Dava, davalıya ZMMS poliçesi ile sigortalı aracın dava dışı araç ile çarpışması sureti ile meydana gelen kazada davalıya sigortalı araçta yolcu olarak bulunan davacının yarralanmasından dolayı, sürekli iş göremezlik ve geçici iş göremezlik tazminatı istemine ilişkindir.

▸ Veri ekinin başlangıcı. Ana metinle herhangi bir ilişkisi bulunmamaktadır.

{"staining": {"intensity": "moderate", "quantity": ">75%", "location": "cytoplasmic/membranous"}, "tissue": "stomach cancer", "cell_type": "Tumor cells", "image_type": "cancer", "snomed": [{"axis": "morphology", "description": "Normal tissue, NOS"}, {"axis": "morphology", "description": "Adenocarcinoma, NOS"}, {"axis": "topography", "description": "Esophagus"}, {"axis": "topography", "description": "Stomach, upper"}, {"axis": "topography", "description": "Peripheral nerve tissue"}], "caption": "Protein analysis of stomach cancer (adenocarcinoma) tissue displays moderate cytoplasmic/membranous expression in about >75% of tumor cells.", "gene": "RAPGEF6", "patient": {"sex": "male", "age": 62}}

Tüm dosya kapsamı, deliller ve bilirkişi raporları birlikte değerlendirildiğinde; 08/12/2018 günü davalıya 22/09/2018-2019 tarihleri arasında Zorunlu Mali Sorumluluk Sigorta Poliçesi kapsamında otomobil cinsinde sigortalı … plaka sayılı araç sürücüsünün dava dışı araç ile çarpışması sureti ile meydana gelen kazada, davacının davalıya sigortalı araç içerisinde bulunduğu ve yaralandığı, söz konusu kazada davacının %25 malul ve 12 ay süre ile geçici iş göremez kaldığının adli tıp raporu ile tespit edilmekle, adli tıp raporunun kaza tarihinde yürürlükte bulunan yönetmelik uyarınca düzenlendiği, tarafların herhangi bir itirazının bulunmadığı, hükme esas alınabilir ve denetime elverişli olduğu, yine davalıya sigortalı araç sürücünün %100 oranında kusurlu olduğuna dair bilirkişi raporunun da kaza tespit tutanağı ve olayın oluş şekli ile uyumlu olduğu, davacıya atfedilebilir herhangi bir kusurun da tespit edilmediği, bu doğrultuda aktüer raporunda maluliyet nazara alınarak yapılan 25.066,58 TL geçici iş göremezlik zararı ile 192.462,15 TL sürekli iş göremezlik zararına ilişkin hesaplamanın da yerinde olduğu, bilirkişi raporundaki genel şartlar uyarınca yapılan hesaplamaya tarafların bir itirazının bulunmadığı, bu doğrultuda tarafların kabulünde olduğu ancak davacının talebi bakımından toplama hatası yapmış olduğu anlaşılmakla davacının talep artırım dilekçesindeki sürekli iş göremezlik ve geçici iş göremezlik tazminatı taleplerinin kabulüne karar vermek gerekmiştir.
Davacı vekilinin 30/03/2021 tarihli dilekçesi ekinde sunulan tebliğ evrakı uyarınca sigorta şirketine 24/01/2019 tarihinde başvuru dilekçesinin tebliğ edildiği temerrüdün 06/02/2019 tarihinde gerçekleşmesi nedeniyle bu tarihten itibaren aracın otomobil olduğu hususu da gözetilerek yasal faiz talep edilebileceğinin kabulü ile nihayetinde aşağıdaki şekli ile hüküm tesis etmek gerekmiştir.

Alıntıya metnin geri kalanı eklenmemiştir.